■ TASK DIRECTIONS: Each entry is to be retyped without alteration, and no picture is to be included.

■ DATA FOR ANALYSIS:
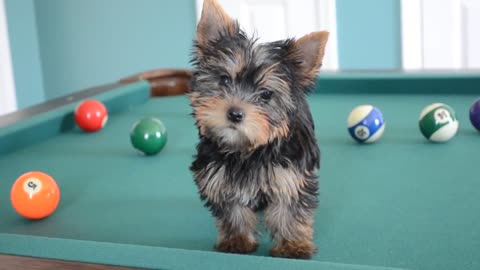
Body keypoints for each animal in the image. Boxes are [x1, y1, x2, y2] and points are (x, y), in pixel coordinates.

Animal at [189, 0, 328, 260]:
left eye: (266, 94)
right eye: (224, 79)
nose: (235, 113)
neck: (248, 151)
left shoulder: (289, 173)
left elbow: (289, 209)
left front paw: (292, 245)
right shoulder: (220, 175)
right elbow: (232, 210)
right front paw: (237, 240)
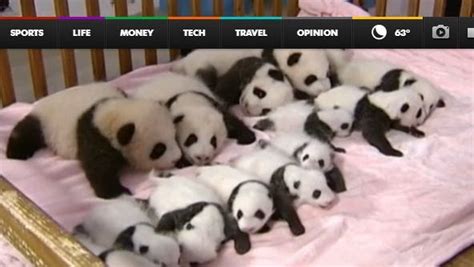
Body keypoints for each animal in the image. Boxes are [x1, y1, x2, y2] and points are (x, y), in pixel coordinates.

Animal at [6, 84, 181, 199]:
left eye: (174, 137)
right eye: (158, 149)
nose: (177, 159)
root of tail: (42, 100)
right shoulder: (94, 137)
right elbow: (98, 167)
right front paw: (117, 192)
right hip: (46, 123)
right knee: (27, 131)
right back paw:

■ RESPONSE BELOW:
Body keypoints for each animal in the image. Boxes are [x1, y1, x2, y2] and points are (x, y), in pixel coordinates.

Animal at [189, 0, 328, 260]:
left eye: (266, 94)
right eye: (224, 79)
nose: (235, 113)
neck: (248, 151)
left shoulder: (289, 173)
left elbow: (289, 209)
left front paw: (292, 245)
right shoulder: (220, 175)
right elbow: (232, 210)
right front paw: (237, 240)
Body keypoints for each animal in the image. Boxes are [x1, y1, x2, y2] and points are (x, y), in pixel coordinates.

Animal at [6, 84, 181, 199]:
left eye: (174, 137)
right eye: (158, 149)
nose: (177, 159)
root of tail: (42, 100)
right shoulder: (94, 137)
right elbow: (98, 167)
right front paw: (117, 192)
right hip: (46, 123)
right knee: (27, 131)
right back paw:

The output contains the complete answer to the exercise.